А потом нас долго держали в каком-то сарае. Было очень страшно, мы плакали, кричали. У меня еще были сестра и брат — два с половиной годика и год, а мне четыре года, я — самая старшая. Маленькие, мы уже знали, когда стреляют снаряды, что это не самолет бомбит, а именно артиллерия бьет. По звуку узнавали — наш или не наш самолет летит, далеко или близко от нас упадет бомба. Было страшно, очень страшно, а голову спрячешь, и уже не страшно, главное — не видеть.
Дальше ехали куда-то на санях, все трое, в какой-то деревне нас разобрали по хатам чужие люди — кто кого. Братика долго никто не хотел брать, а он плакал: «А меня?» Мы с сестрой плакали, что нас разделяют, что теперь не будем вместе.
Однажды меня чуть не съела немецкая овчарка. Я сидела на окошке. по улице ехали немцы, с ними две большие овчарки. Одна из них бросилась в окно и разбила стекло. Меня успели схватить с подоконника, но я так испугалась, что с того дня стала заикаться. И даже сейчас боюсь больших собак.
…После войны отдали нас в детский дом, а он находился недалеко от шоссе. Пленных было много, они шли по этому шоссе сутками. Мы бросали в них землей, камнями. Конвойные гоняли нас и ругали. А мы не понимали, почему они нас ругают.
В детдоме все ждали родителей, что они придут и заберут домой. И те, кто знал, что их родители погибли, все равно ждали. Появлялся незнакомый мужчина или незнакомая женщина, все бежали к ним и кричали:
— Мой папа.
— Нет, это мой папа.
— За мной пришли.
— Нет, это за мной пришли.
Очень завидовали тем, кого родители находили. А они не давали подойти к своим родителям: «Не трогай, это моя мама» или: «Не трогай, это мой папа». Они не отпускали их от себя ни на минуту, боялись, чтобы кто-нибудь не отнял.
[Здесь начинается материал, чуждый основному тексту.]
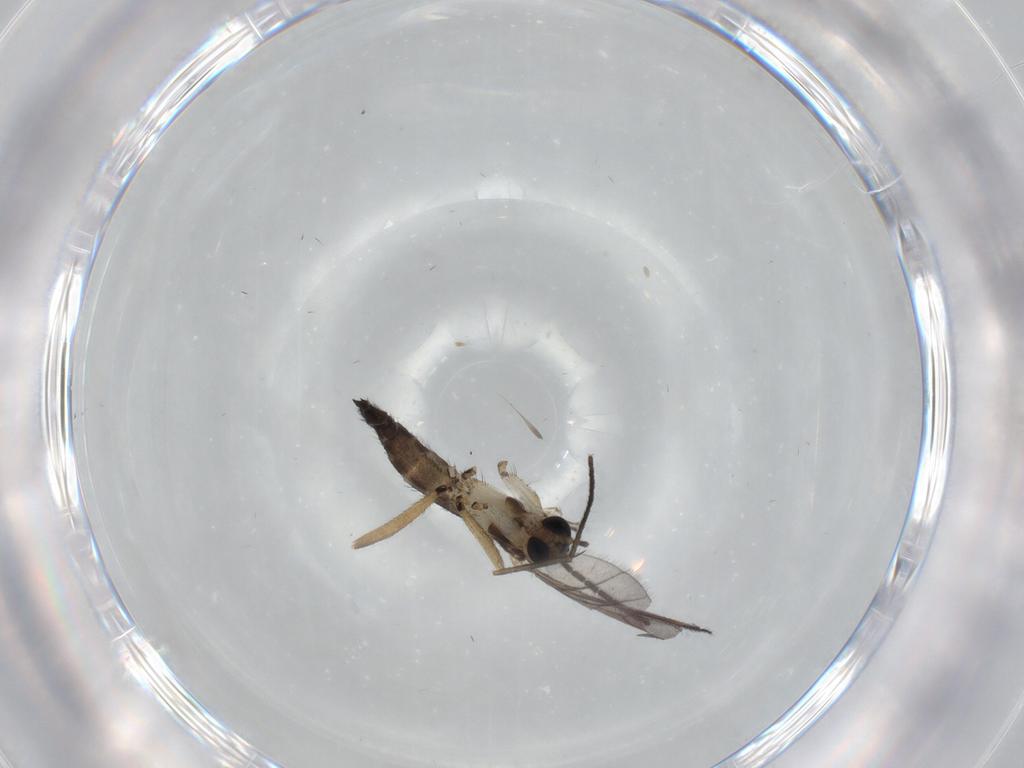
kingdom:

Учились мы в школе вместе — детдомовцы и обыкновенные дети. И было очень больно, тогда все плохо жили, но ребенок придет из дома, у него в холщовой суме или кусочек хлеба, или картошина, а у нас ничего. Все мы были одинаково одеты, пока маленькие, то ничего, а когда подросли, переживали. В двенадцать, тринадцать лет хотелось красивое платьице, туфельки, а мы все носили ботинки. И мальчики, и девочки. Хотелось яркую ленточку в косы, цветные карандаши хотелось. И портфель хотелось. Хотелось конфет, а конфеты у нас были только на Новый год, леденцы. Дали нам вдоволь черного хлеба, мы сосали его, как конфеты, таким он нам казался вкусным.